Winnipeg playwright Rick Chafe describes his latest comedy, Marriage: A Demolition in Two Acts, as a “kind of a state-of-two-unions report: a 20-something couple that might start a marriage and a pair of Boomers whose marriage may have just about run out of rope.
“It’s about being baffled over what we’ve become, fearing what we might become, and a kitchen renovation gone terribly wrong.”
Chafe explains how personal experiences with his own home repairs sparked his reflection on marriage. “We renovated our kitchen, at about four times the amount we expected to pay, and fought non-stop all the way through. The play isn’t quite just me writing down verbatim the lines we yelled at each other, but maybe close.”
He recognizes that, as metaphor, the house is the centre of most conventional marriages and the kitchen a centre of family life. Houses are also an expensive part of most marriages, and he guesses finances are the cause of more marital problems than infidelity.
“It’s just a truth of marriage (and reality television) that we repeatedly think it’ll be easier to renovate our cabinets than take care of our marriage,” he says. “Who doesn’t have a story of the attempt to renovate the house that nearly ended in divorce?”
In his play, Chafe portrays marriage as both ordinary and complex. Ordinary in the sense that both the older long-married couple and the young newly engaged couple see marriage as a normal state of being. For the young couple, marriage is seen as a natural next step. For the older couple, marriage is a comfortable habit.
“But from simple beginnings, how can any marriage not immediately become complex?” says Chafe. “In North America it begins with love, then quickly ties in a deeply entwined economic relationship with commitments to jobs – the ‘old as time’ marital obligation of putting bread on the table – with mortgages, debt, vacation, and renovation, plus kids, resentments, obligations, co-dependencies, and other manipulations all piled on top of each other.
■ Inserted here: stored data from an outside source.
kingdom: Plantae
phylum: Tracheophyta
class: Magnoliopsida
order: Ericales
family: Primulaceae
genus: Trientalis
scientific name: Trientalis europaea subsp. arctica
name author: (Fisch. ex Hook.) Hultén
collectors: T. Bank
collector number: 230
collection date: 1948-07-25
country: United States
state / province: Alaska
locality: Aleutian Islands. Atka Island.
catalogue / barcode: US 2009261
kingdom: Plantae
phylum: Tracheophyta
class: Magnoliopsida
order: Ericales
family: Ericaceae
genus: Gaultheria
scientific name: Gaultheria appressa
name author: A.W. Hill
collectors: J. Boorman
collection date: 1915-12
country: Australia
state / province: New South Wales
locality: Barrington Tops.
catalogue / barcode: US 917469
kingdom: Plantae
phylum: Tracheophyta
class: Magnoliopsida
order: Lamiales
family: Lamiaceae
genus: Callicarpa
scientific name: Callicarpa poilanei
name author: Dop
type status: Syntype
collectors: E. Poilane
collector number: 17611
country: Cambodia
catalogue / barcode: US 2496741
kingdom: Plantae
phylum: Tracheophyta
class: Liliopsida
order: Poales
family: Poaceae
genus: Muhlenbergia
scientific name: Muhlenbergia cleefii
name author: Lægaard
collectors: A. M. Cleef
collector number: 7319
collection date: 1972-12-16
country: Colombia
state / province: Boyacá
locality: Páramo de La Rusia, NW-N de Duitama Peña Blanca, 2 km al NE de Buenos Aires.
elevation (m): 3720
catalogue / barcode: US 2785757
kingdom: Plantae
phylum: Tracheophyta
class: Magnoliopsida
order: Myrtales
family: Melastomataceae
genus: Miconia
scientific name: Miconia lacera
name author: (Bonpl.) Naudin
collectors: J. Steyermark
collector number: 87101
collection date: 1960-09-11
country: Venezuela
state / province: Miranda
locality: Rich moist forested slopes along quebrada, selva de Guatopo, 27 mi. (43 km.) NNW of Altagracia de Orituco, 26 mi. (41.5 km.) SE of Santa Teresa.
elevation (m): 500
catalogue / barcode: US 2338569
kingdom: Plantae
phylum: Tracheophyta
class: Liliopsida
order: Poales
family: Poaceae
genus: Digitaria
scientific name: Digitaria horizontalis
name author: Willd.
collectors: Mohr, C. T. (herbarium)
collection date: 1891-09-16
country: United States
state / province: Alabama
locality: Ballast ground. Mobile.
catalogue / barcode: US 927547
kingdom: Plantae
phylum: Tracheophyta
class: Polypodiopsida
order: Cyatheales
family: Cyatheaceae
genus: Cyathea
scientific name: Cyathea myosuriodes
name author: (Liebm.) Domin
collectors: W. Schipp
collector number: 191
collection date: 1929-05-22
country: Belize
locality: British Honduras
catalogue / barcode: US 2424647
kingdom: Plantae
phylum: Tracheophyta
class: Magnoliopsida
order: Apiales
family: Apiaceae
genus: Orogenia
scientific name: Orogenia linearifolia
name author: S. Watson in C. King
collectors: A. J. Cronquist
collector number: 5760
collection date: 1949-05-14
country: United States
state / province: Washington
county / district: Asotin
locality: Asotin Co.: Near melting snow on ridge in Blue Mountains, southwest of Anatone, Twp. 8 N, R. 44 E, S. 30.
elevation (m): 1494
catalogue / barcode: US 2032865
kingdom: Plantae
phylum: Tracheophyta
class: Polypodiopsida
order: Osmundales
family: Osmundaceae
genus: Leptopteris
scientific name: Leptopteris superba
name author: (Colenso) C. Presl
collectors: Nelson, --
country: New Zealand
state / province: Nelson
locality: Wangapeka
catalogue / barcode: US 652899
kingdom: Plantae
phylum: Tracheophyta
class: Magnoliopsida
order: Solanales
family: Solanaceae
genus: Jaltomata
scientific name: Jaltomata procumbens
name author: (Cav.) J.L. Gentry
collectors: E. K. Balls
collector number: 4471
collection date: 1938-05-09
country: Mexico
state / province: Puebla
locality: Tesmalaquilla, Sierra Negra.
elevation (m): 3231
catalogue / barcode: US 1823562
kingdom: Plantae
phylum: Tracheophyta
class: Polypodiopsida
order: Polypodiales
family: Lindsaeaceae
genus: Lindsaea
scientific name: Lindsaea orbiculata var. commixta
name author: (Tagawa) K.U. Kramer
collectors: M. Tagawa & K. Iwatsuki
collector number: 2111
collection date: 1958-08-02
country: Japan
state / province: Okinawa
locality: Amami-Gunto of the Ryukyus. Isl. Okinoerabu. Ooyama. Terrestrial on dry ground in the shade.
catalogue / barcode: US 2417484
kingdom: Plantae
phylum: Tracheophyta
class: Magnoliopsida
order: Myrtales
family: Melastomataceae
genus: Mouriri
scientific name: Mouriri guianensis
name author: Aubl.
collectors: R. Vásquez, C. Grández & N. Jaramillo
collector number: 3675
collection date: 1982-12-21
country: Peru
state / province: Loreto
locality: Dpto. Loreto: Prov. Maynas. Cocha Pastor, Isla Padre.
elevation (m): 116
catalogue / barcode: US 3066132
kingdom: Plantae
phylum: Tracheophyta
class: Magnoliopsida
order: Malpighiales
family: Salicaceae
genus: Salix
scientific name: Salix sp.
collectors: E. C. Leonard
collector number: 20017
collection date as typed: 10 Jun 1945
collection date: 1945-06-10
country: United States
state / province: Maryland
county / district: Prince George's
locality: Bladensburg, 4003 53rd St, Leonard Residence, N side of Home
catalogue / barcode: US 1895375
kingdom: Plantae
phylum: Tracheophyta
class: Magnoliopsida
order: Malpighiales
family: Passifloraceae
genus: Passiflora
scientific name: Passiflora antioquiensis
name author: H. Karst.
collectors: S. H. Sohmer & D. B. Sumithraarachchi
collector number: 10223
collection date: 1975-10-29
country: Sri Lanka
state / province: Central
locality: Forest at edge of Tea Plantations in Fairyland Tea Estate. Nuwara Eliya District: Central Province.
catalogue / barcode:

And if we’re lucky – and/or comical – back to love.”
Both couples in the play raise challenging questions about lifelong commitments. “What does it mean to say you will love someone forever, I want to live with you for the rest of my life? How can we possibly know that, no matter what age we are? Is that a bold and wilful lie, is it bragging, is it the ultimate sales job, is it self-delusion? And yet it’s still the starting point for one of our society’s central institutions,” Chafe says.
The play is, he says, “a personal response of shock and disbelief that, after all the experience of the last 50 years or more of the contemporary disposability of marriage, people still get married at all.”
At the same time, Chafe is still with his wife for going on 30 years, so somehow it’s working for them. He says, “This disconnect between what we believe and how we behave, all in the face of the apparent reality around us, I think, makes good stuff for comedy, as it always has.”